Zwei Tage nach ihrer Begegnung mit dem Jugendgeliebten stieg sie wieder mit Marie und ihren beiden Enkeln zur einsamen Köhlerhütte empor.
Es war der letzte Augusttag, glutzitternd, wie die vorausgegangenen.
Während die Frauen mit dem Freunde im Schatten der Hütte saßen und von vergangenen Tagen sprachen, trieben sich die Kinder im Hochwald umher.
In ihr Geplauder vertieft, hatten es die drei Menschen nicht acht, daß über dem Gamsstein ein tellergroßes Wölklein aufgezogen war, das rasch anwuchs, die Sonne erst in dunstige Schleier hüllte und dann immer dunkler sich färbend, sich mehr und mehr über die Berggipfel senkte. Erst als der erste bange Windstoß durch den Wald fuhr, da schreckten die ganz in ihre Erinnerungen vertieften Menschen auf.
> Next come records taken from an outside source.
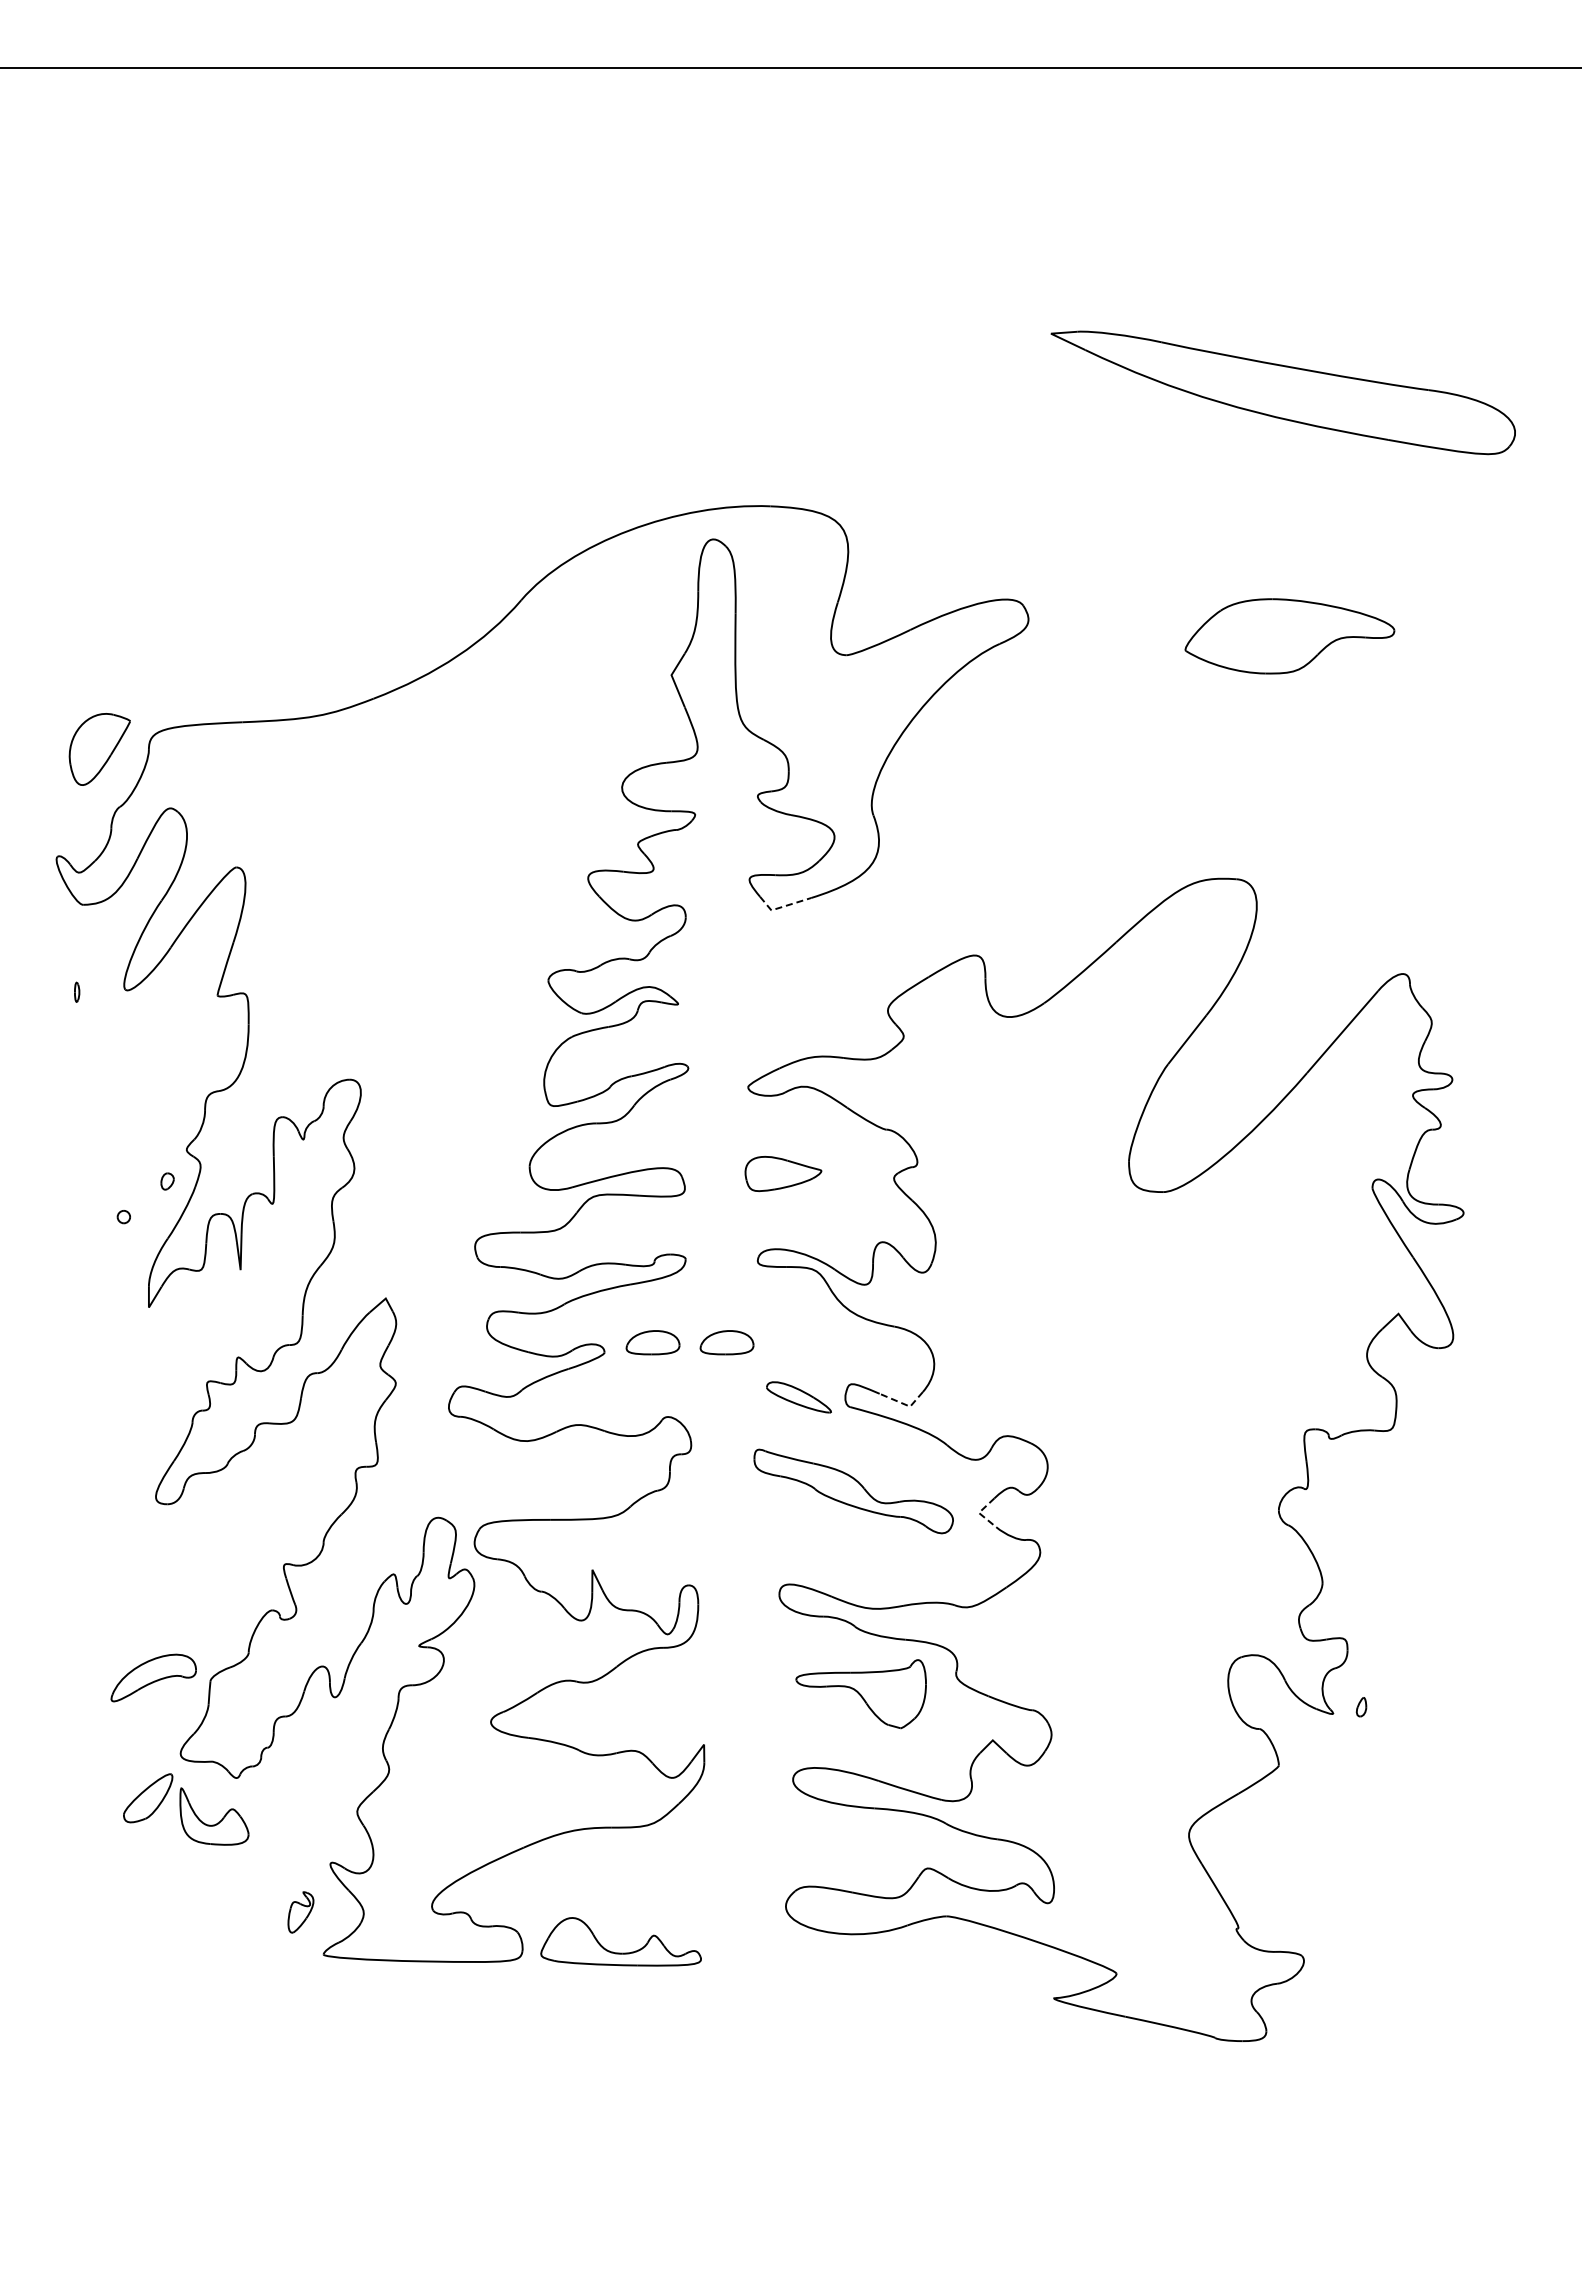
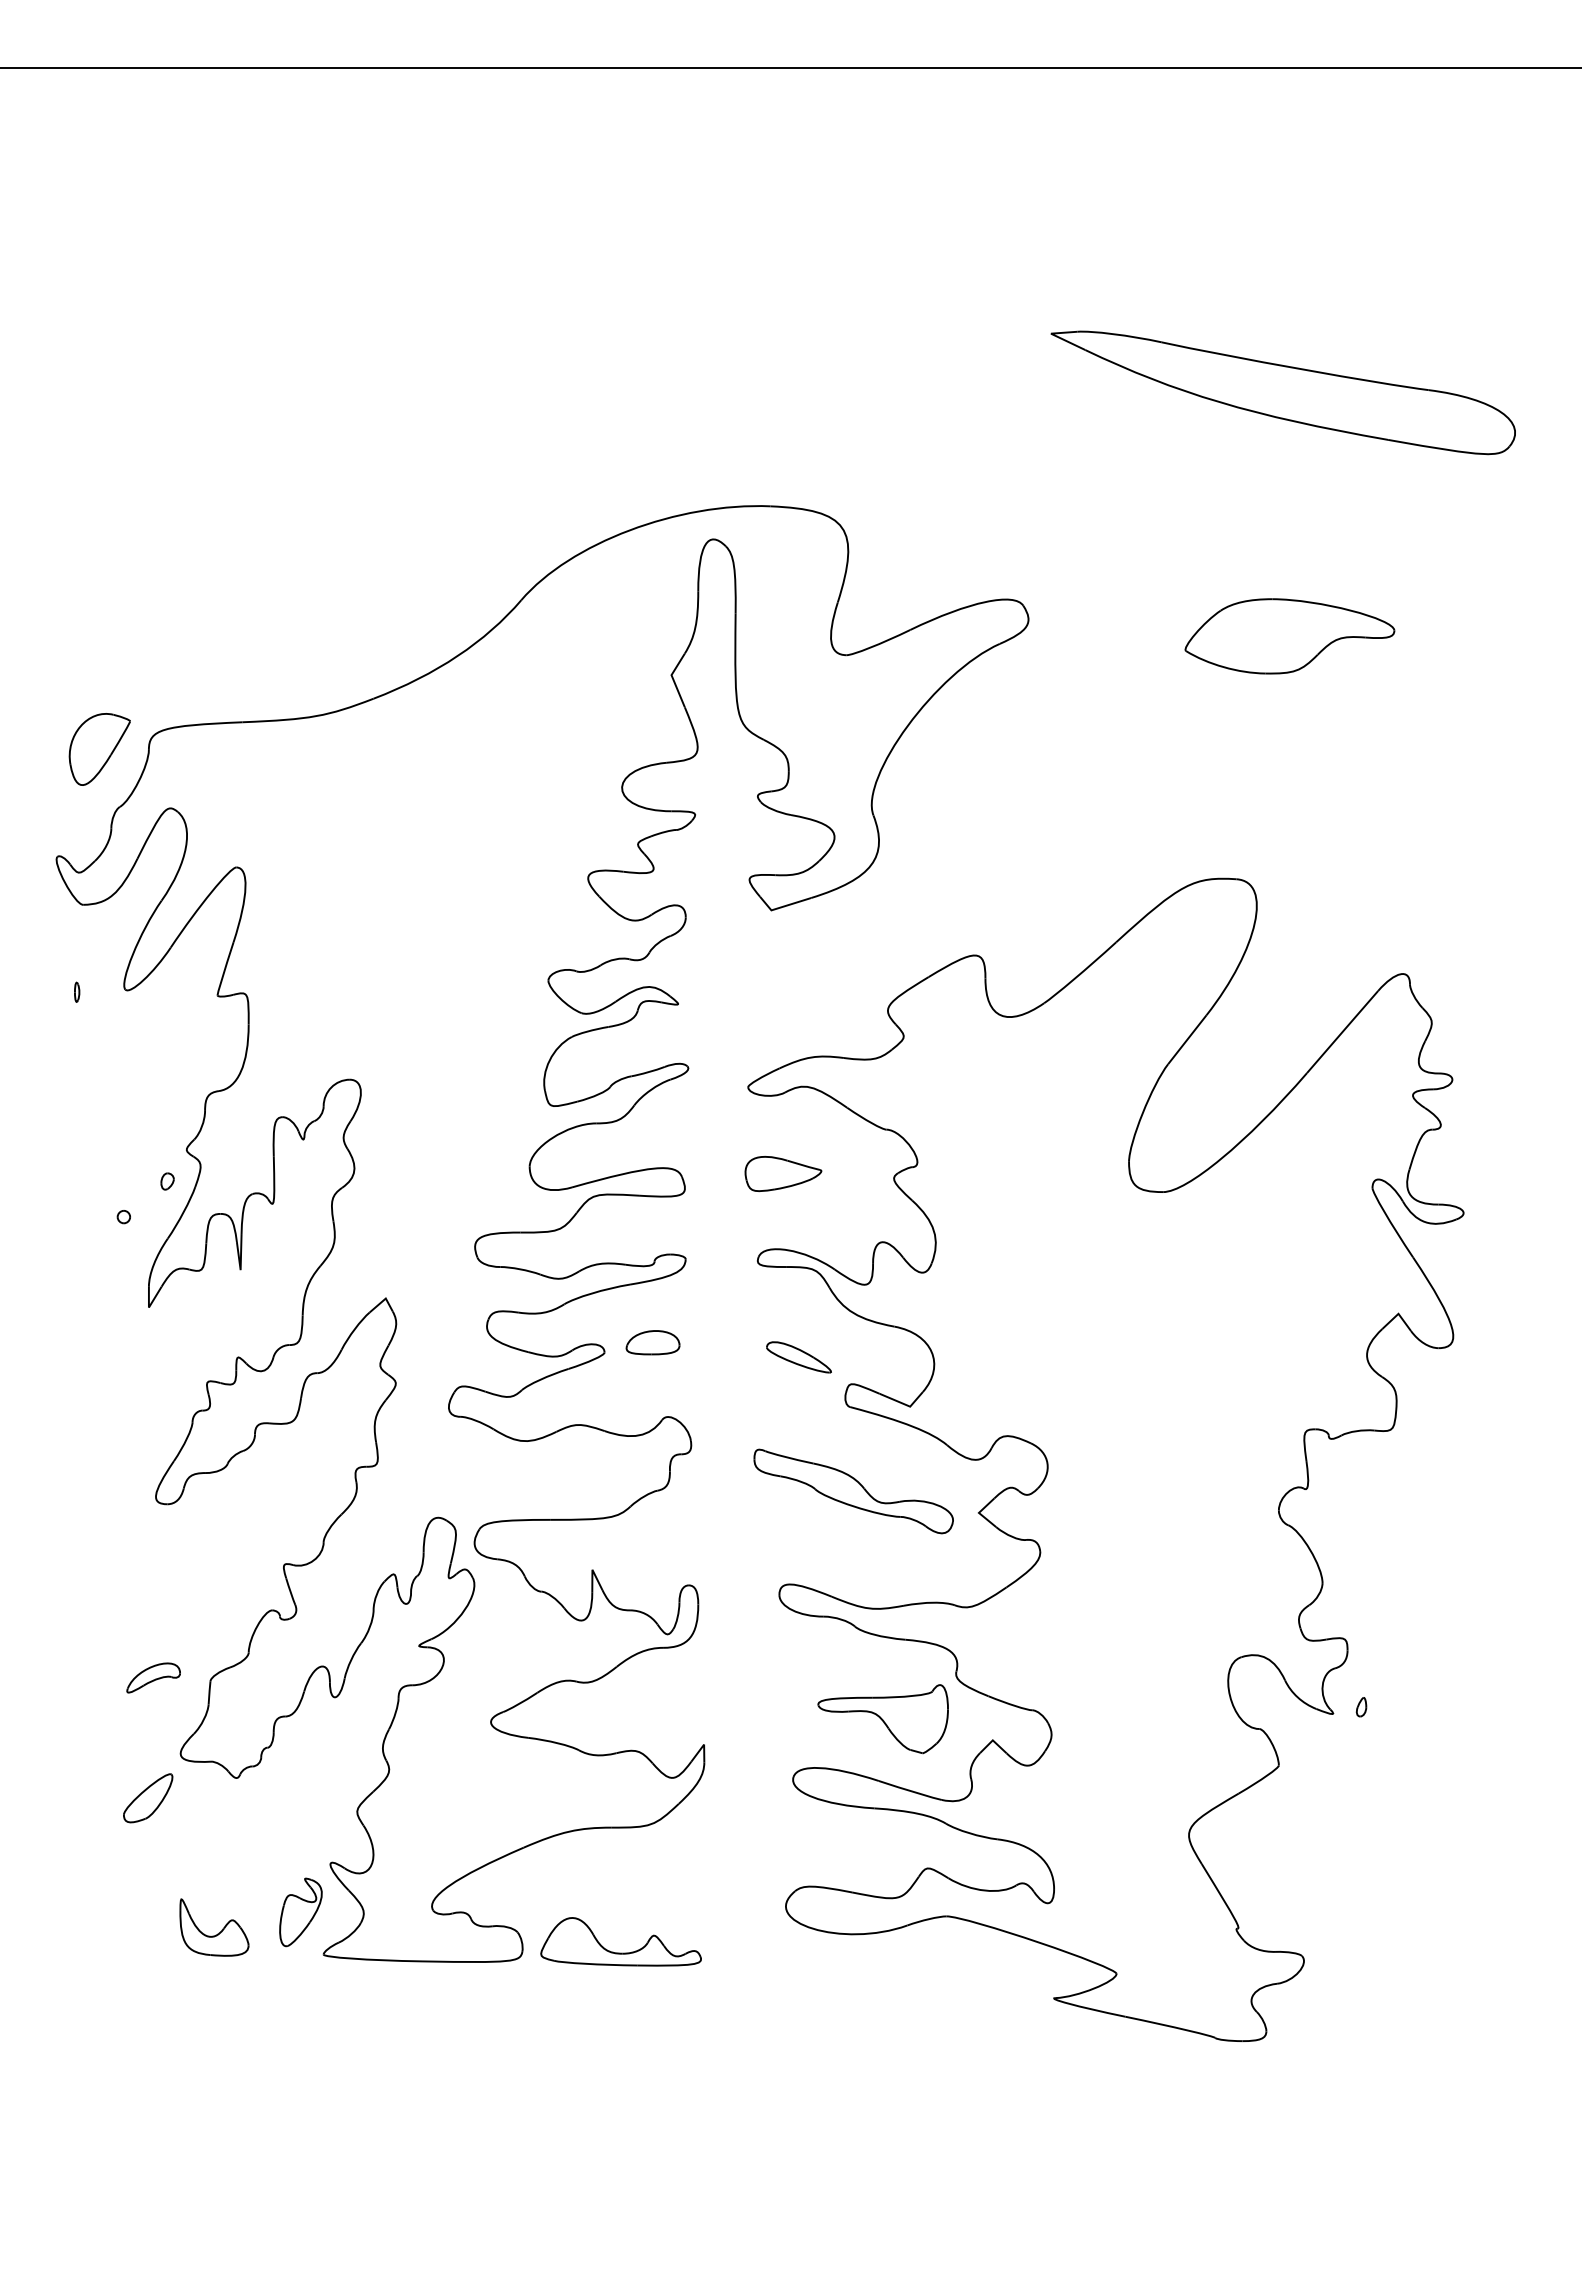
line at (782, 906): dashed -> solid
part at (726, 1342): present -> none
part at (798, 1397) position: (798, 1397) -> (798, 1357)
line at (903, 1404): dashed -> solid
line at (978, 1512): dashed -> solid
part at (153, 1677) size: 87x50 px -> 55x32 px
part at (860, 1694) position: (860, 1694) -> (882, 1719)
part at (217, 1822) position: (217, 1822) -> (217, 1933)
part at (300, 1912) size: 28x43 px -> 44x71 px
Ein Blick zeigte dem des Wetters kundigen Manne, daß in der nächsten Viertelstunde schon das Gewitter losbrechen mußte.
Da eilten alle drei, nach den Kindern rufend, in den Wald. Endlich ward ihren angstvollen Rufen Antwort. In dem Wildgraben, der vom See zum Gamsstein emporzieht, waren die beiden über Felsblöcke und Trümmerwerk emporgeklettert und nun schwenkten sie hoch herab ihre weißen Strohhüte und jubelten ihr stolzes: „Hurra!“
Da erhob Frau von Steindl ihre Stimme: „Kommt augenblicklich herab, in der nächsten Minute ist das Gewitter da!“ Und als wollte die Natur selbst ihre Warnung bestätigen, brach aus dem dunklen Wolkentuch ein fahler Blitz und langhin durch die Felsen rollte der erste Donner.
Nun begannen die Knaben abwärts zu klettern. Aber das ging noch langsamer als das Aufwärtssteigen, und als sie etwa ein Viertel ihres Weges zurückgelegt hatten, da flammte plötzlich ringsum blendender Schein, als schlage der ganze Wald in einer einzigen Lohe empor, der Boden bebte unter betäubendem Krachen und im nächsten Augenblick barsten die Wolken und mit dem mächtigen Rauschen eines Stromes schütteten sie ihr Wasser auf die ausgedorrte Erde.
Und nun war ein Brausen und Rollen und Schmettern und Flammen und Lodern ringsum, als sei der Tag der allgemeinen Vernichtung gekommen.
In den dichten Regenschleiern verschwanden die Knaben für einen Augenblick und die beiden Frauen schrien auf. Aber da erschienen sie auch schon wieder. Die Angst gab ihnen Kraft und Gewandtheit, daß sie schier wie Gemsen von Stein zu Stein sprangen.